Сам он рассказывал о том, что в книгах не прочтешь за ненаписанностью таковых. Oral history в СССР 1959 года была посвящена в основном зверствам сволочи: красной. Той самой, которую я славил в первом классе: «Рабочий тащит пулемет…» Так я узнал про ЧК на Гороховой, 2, про злодейские убийства аристократов, барышень и офицеров. Про «Кресты». Куда он попал по доносу дальнего родственника бабушки, которого взял из Новгородской губернии себе в ординарцы и тем самым спас от передовой. «Славка Мареничев такой был. Отомстил мне за то, что драил сапоги. Был никем, хотел стать всем. Но ничего путного не вышло…»

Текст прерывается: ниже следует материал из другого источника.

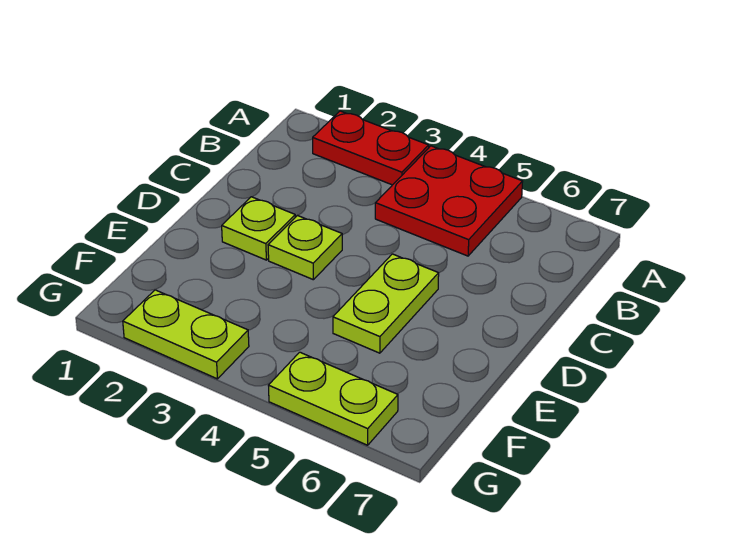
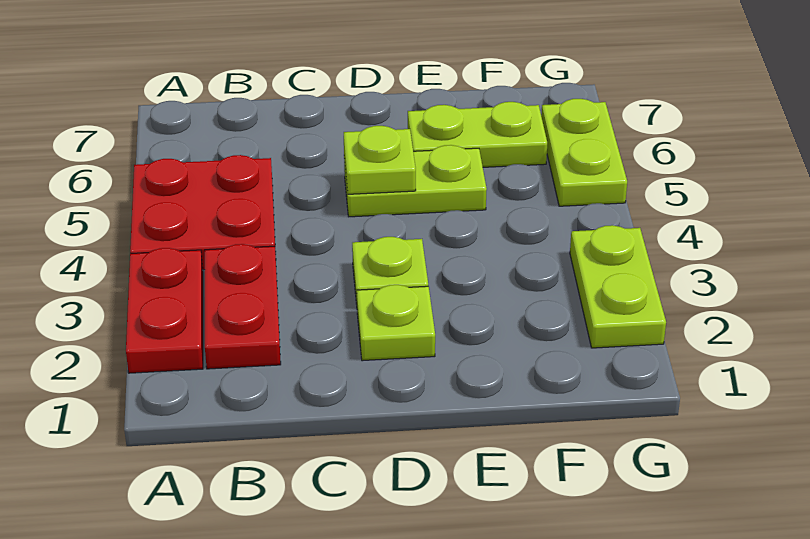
none -> red 1x2 plate [205,244,281,369]
none -> lime 1x1 plate [344,126,416,194]
none -> lime 1x2 plate [408,102,547,167]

Почему они с бабушкой остались? Не ушли в Финляндию по льду? Во-первых, бабушка была брюхата твоим папой, ну и… Кто мог подумать, что так все обернется. Хорошо, браунинг в Фонтанке утопил. Нашли бы, сразу к стенке. Ему повезло. Не расстреляли, как других. Через три года вышел из тюрьмы с приобретенной там «волчанкой» и справкой, что перевоспитан и прочно стоит на платформе Советской власти. Как это «на платформе»? Я хохотал, представляя себе: наш паровоз, вперед лети, в коммуне остановка, а на платфоре – он один. Схватившийся за кепку или что тогда носили. Чтоб не унесло. Дед смеялся вместе со мной, но извлекал из книжного шкафа картонки из-под обуви, рылся, находил и разворачивал передо мною справку из ЧК. Точно… Тюрьма не только изуродовала ему лицо, но исказила и фамилию. Именно с этой прохудившейся на сгибах желтой справки, где вместо «Юргенен» вписали «Юрьенен», и началась наша советская история.